Consigne
D'après le compte rendu ci-dessous, dans quelles villes Bruno Bernard Heim fut-il attaché à la nonciature ?

REVUE : Archives de Sciences Sociales des Religions, n° 168


Mais pourquoi donc les Éditions Beauchesne jugent-elles utile de rééditer, en 2014, la traduction française de 1949 de l’ouvrage paru en Suisse que le jeune prélat suisse Bruno Bernard Heim (1911-2003) avait consacré en 1947 à l’héraldique ecclésiastique catholique (Wappenbrauch und Wappenrecht in der Kirche, Olten, O. Walter) ? Et, de plus, qu’est-ce qui peut justifier qu’un recenseur prenne la peine de traiter, en long, en large et en travers, d’une telle lubie – hormis son indécrottable affection pour les sujets et personnages quelque peu marginaux aux yeux des gens si sensés qui peuplent le monde universitaire ?
Peut-on cependant parler de sujet anecdotique, lorsque l’on découvre que l’ouvrage du camérier secret surnuméraire Heim reçut le prix Lange de l’Académie française en 1950 (certes, l’Académie française, un prix, en 1950...) ; qu’il mena une carrière diplomatique qui ne fut pas sans couleurs ni responsabilités : Académie des Nobles (1942), docteur en droit canonique (1946), attaché à la nonciature de Paris (1947), puis à celles de Vienne (1951) et Bonn (1956), délégué apostolique en Scandinavie (1960), pro-nonce en Finlande (1966), pro-nonce en Égypte (1969), délégué apostolique en Grande-Bretagne (1973) où il devient pro-nonce (1982) avant sa retraite (1985) – je conseille hautement la lecture des nécrologies que le Guardian et le Telegraph lui consacrèrent : Peter Stanford, « The Most Rev Bruno Heim. Indiscreet Catholic diplomat who enjoyed repairing the Reformation rift », http://www.theguardian.com/news/2003/mar/25/guardianobituari-
es.religion et « The Most Reverend Bruno Heim », http://www.telegraph.co.uk/news/obituaries/1425427/The-Most--
Reverend-Bruno-Heim.html) ; qu’il dessina les armes des papes de Jean XXIII à Jean-Paul II, sans compter celles d’un grand nombre d’ecclésiastiques ; qu’il fut un des grands spécialistes de l’héraldique ecclésiastique et un membre important du milieu héraldique mondial. Certes. Mais a-t-on alors affaire à autre chose qu’à un prélat mondain et diplomate se satisfaisant de byzantines discussions ?

Lignes de données
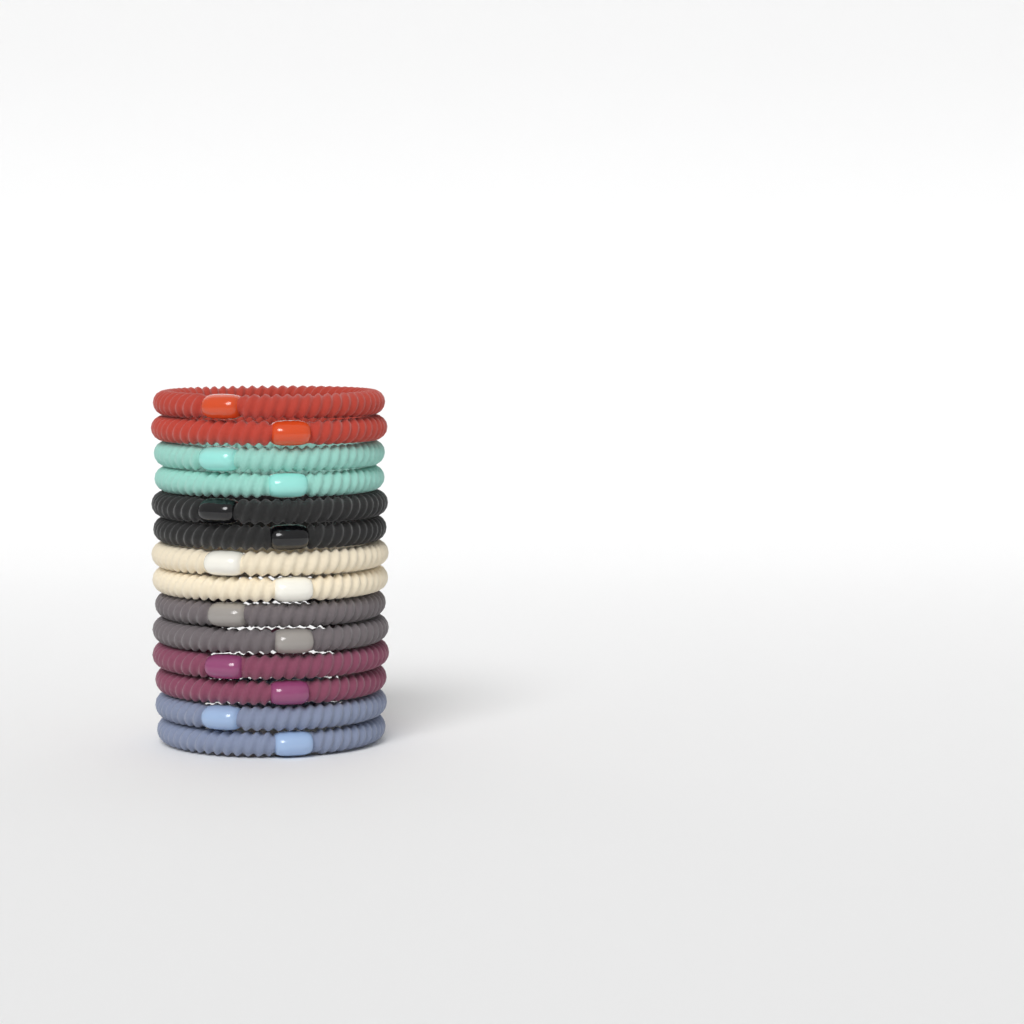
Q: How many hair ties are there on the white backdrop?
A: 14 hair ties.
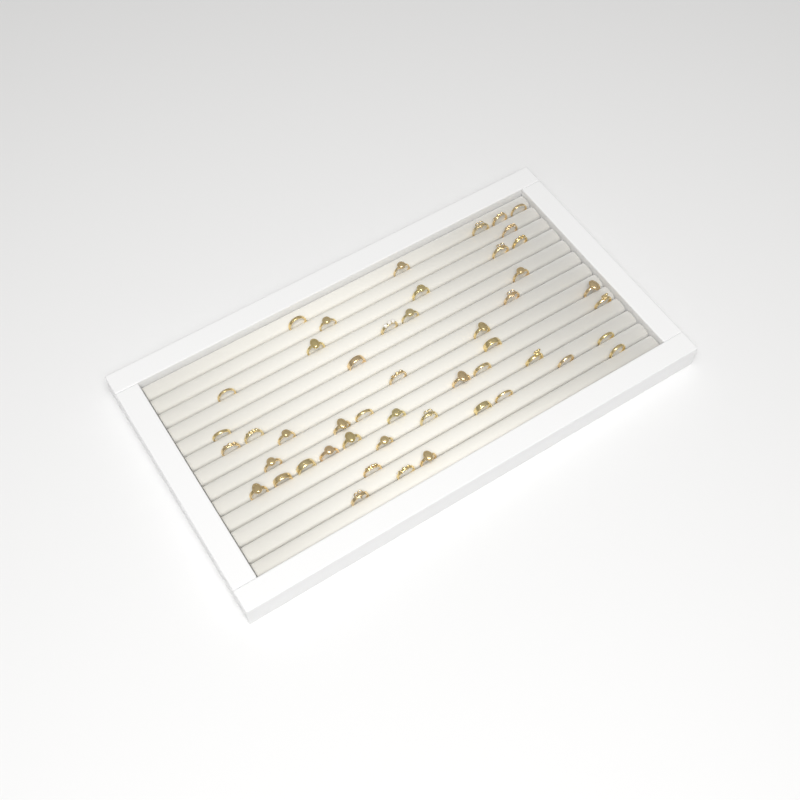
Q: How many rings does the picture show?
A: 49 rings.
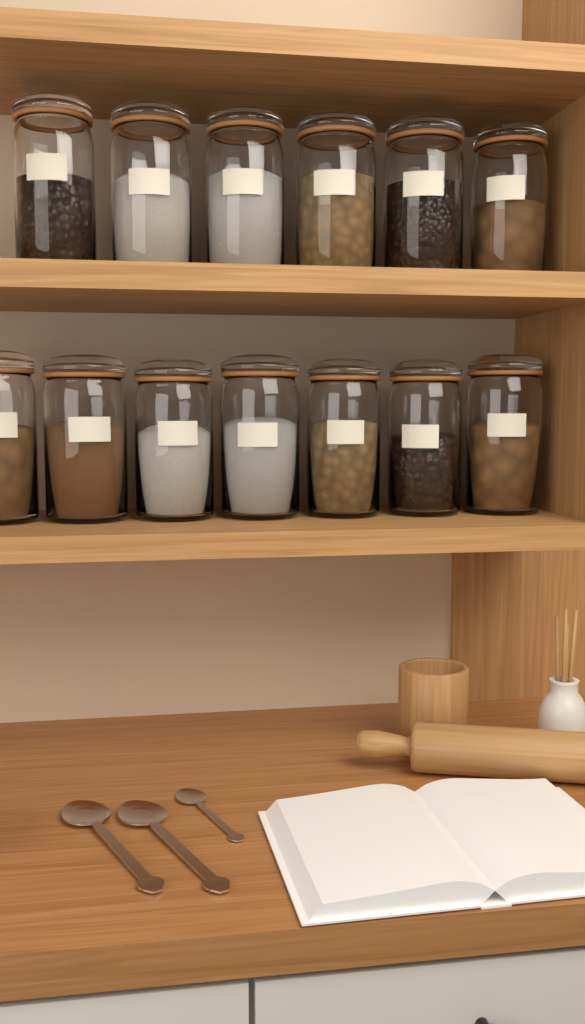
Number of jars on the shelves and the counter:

Réponse
Paris, Vienne et Bonn.